Is the Minister aware that most of us are in favour of much better co-ordination of these services, but we worry about the backdrop of the reforms? In Yorkshire, some doctors are saying, “Come on, guys, this is a bonanza and we will all be California-style millionaires under these reforms.” What sort of a backdrop is that for health care reforms and better co-ordination of services?

The backdrop that the hon. Gentleman has just painted is a rather thin one. In fact, it does not exist at all. The Government set out in the Bill we published last week that there will be clear responsibilities on GP commissioning consortia, working in partnership with their colleagues in local government, to commission services in ways that will improve quality of life for people in his constituency, my constituency and the constituencies of all hon. Members.

Does my hon. Friend agree that improved co-ordination between health and social care is fundamental to the delivery of the efficiency challenge faced by the health service and social services? Does he further agree that the £1 billion provided by the health service to reinforce that relationship is an important step taken by the Government to reinforce that interface?
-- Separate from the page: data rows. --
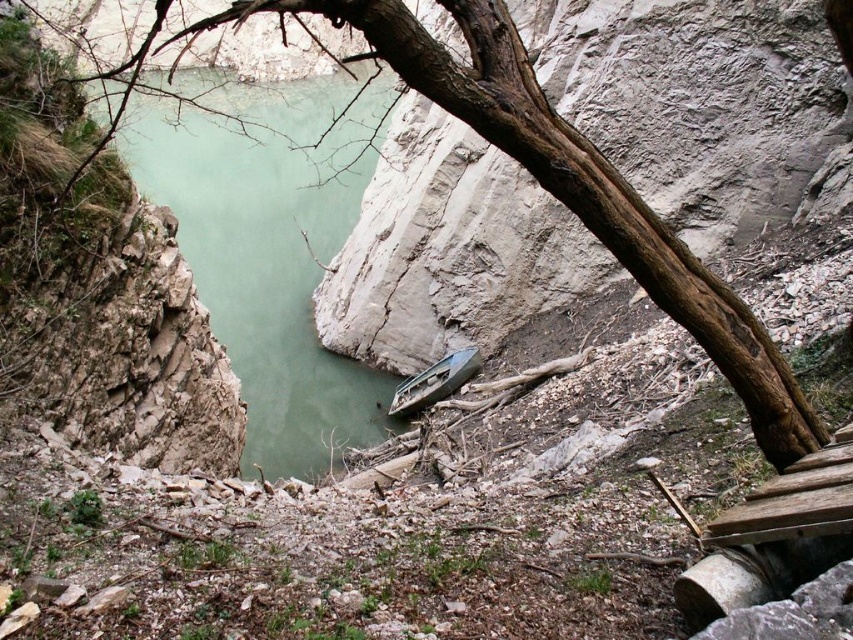
You are standing at the bottom right corner of the image near the wooden structure. You want to reach the green plastic boat at center without crossing the water. Which direction should you walk to first approach the brown rough tree trunk at upper center before reaching the boat?

You should walk towards the upper center direction first to approach the brown rough tree trunk at upper center, which is located to the left of the green plastic boat at center. From there, you can then proceed towards the boat.

You are an environmental scientist assessing the area. You need to determine the visibility of the brown rough tree trunk at upper center from the green smooth water at center. Is the tree trunk visible from the water? Please explain based on their positions.

The brown rough tree trunk at upper center is behind the green smooth water at center, so it would not be visible from the water as it is obscured by the water itself.

Consider the image. You are standing at the edge of the rugged landscape and want to reach the green plastic boat at center. Which direction should you move relative to the green smooth water at center?

To reach the green plastic boat at center, you should move behind the green smooth water at center since the water is in front of the boat.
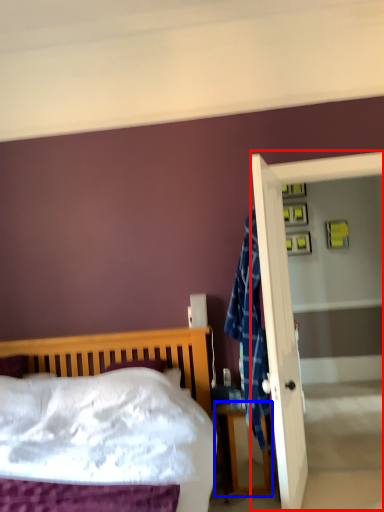
Question: Which object is closer to the camera taking this photo, screen door (highlighted by a red box) or nightstand (highlighted by a blue box)?

Choices:
 (A) screen door
 (B) nightstand

Answer: (B)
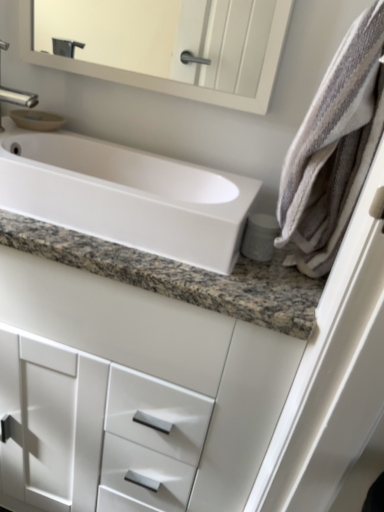
Where is `white glossy cabinet at center`? The width and height of the screenshot is (384, 512). white glossy cabinet at center is located at coordinates (132, 392).

The image size is (384, 512). Describe the element at coordinates (334, 148) in the screenshot. I see `striped cotton bath towel at right` at that location.

Locate an element on the screen. Image resolution: width=384 pixels, height=512 pixels. silver metallic faucet at upper left is located at coordinates (15, 90).

In the scene shown: Between striped cotton bath towel at right and white glossy sink at center, which one appears on the right side from the viewer's perspective?

From the viewer's perspective, striped cotton bath towel at right appears more on the right side.

Is striped cotton bath towel at right not close to white glossy sink at center?

Actually, striped cotton bath towel at right and white glossy sink at center are a little close together.

Is striped cotton bath towel at right closer to the viewer compared to white glossy sink at center?

Yes.

Would you consider silver metallic faucet at upper left to be distant from striped cotton bath towel at right?

No, silver metallic faucet at upper left is in close proximity to striped cotton bath towel at right.

Who is shorter, silver metallic faucet at upper left or striped cotton bath towel at right?

silver metallic faucet at upper left.

How distant is silver metallic faucet at upper left from striped cotton bath towel at right?

silver metallic faucet at upper left and striped cotton bath towel at right are 26.93 inches apart.

Does silver metallic faucet at upper left come behind striped cotton bath towel at right?

Yes, silver metallic faucet at upper left is further from the viewer.

From a real-world perspective, which is physically above, striped cotton bath towel at right or silver metallic faucet at upper left?

In real-world perspective, striped cotton bath towel at right is above.

In order to click on bath towel located above the silver metallic faucet at upper left (from a real-world perspective) in this screenshot , I will do `click(334, 148)`.

Is striped cotton bath towel at right turned away from silver metallic faucet at upper left?

No, striped cotton bath towel at right's orientation is not away from silver metallic faucet at upper left.

Considering their positions, is striped cotton bath towel at right located in front of or behind silver metallic faucet at upper left?

In the image, striped cotton bath towel at right appears in front of silver metallic faucet at upper left.

Which of these two, white glossy sink at center or white glossy cabinet at center, is thinner?

Thinner between the two is white glossy sink at center.

From the image's perspective, relative to white glossy cabinet at center, is white glossy sink at center above or below?

Clearly, from the image's perspective, white glossy sink at center is above white glossy cabinet at center.

Locate an element on the screen. This screenshot has width=384, height=512. sink above the white glossy cabinet at center (from the image's perspective) is located at coordinates (127, 196).

Considering the sizes of objects white glossy sink at center and white glossy cabinet at center in the image provided, who is smaller, white glossy sink at center or white glossy cabinet at center?

Smaller between the two is white glossy sink at center.

Where is `sink on the left of the striped cotton bath towel at right`? sink on the left of the striped cotton bath towel at right is located at coordinates (127, 196).

Can you tell me how much white glossy sink at center and striped cotton bath towel at right differ in facing direction?

white glossy sink at center and striped cotton bath towel at right are facing 0.799 degrees away from each other.

Considering the positions of points (34, 195) and (336, 76), is point (34, 195) farther from camera compared to point (336, 76)?

Yes, it is.

Which object is further away from the camera taking this photo, white glossy sink at center or striped cotton bath towel at right?

white glossy sink at center.

Is white glossy cabinet at center closer to camera compared to silver metallic faucet at upper left?

Yes, it is.

Considering the sizes of white glossy cabinet at center and silver metallic faucet at upper left in the image, is white glossy cabinet at center bigger or smaller than silver metallic faucet at upper left?

Considering their sizes, white glossy cabinet at center takes up more space than silver metallic faucet at upper left.

Is point (17, 347) positioned after point (20, 94)?

No, (17, 347) is in front of (20, 94).

Can you confirm if white glossy cabinet at center is thinner than silver metallic faucet at upper left?

No.

Is white glossy cabinet at center with white glossy sink at center?

white glossy cabinet at center is not next to white glossy sink at center, and they're not touching.

Considering the sizes of objects white glossy cabinet at center and white glossy sink at center in the image provided, who is taller, white glossy cabinet at center or white glossy sink at center?

white glossy cabinet at center.

How different are the orientations of white glossy cabinet at center and white glossy sink at center in degrees?

There is a 0.000355-degree angle between the facing directions of white glossy cabinet at center and white glossy sink at center.

Identify the location of sink below the striped cotton bath towel at right (from a real-world perspective). (127, 196).

Locate an element on the screen. Image resolution: width=384 pixels, height=512 pixels. bath towel that is above the silver metallic faucet at upper left (from a real-world perspective) is located at coordinates (334, 148).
Can he assure the House that, as we move into the new world, the existing arrangements for good practice across that interface will be preserved?

The answer to all those questions is yes. The right hon. Gentleman is right to draw attention to the additional money going into social care via the NHS. It is intended to kick-start the collaborative working that was often so absent under the previous Administration.

The care that someone gets can be defined as either “social care” or “health care”, and that can determine the benefits to which an individual is entitled. With that in mind, what conversations has the Minister had with the Minister with responsibility for disabled people about the Government’s proposal to withdraw mobility disability living allowance from those staying in residential care?

I and the Minister responsible for disability issues in the Department for Work and Pensions meet regularly. In fact, a further meeting on this and other matters is coming up shortly.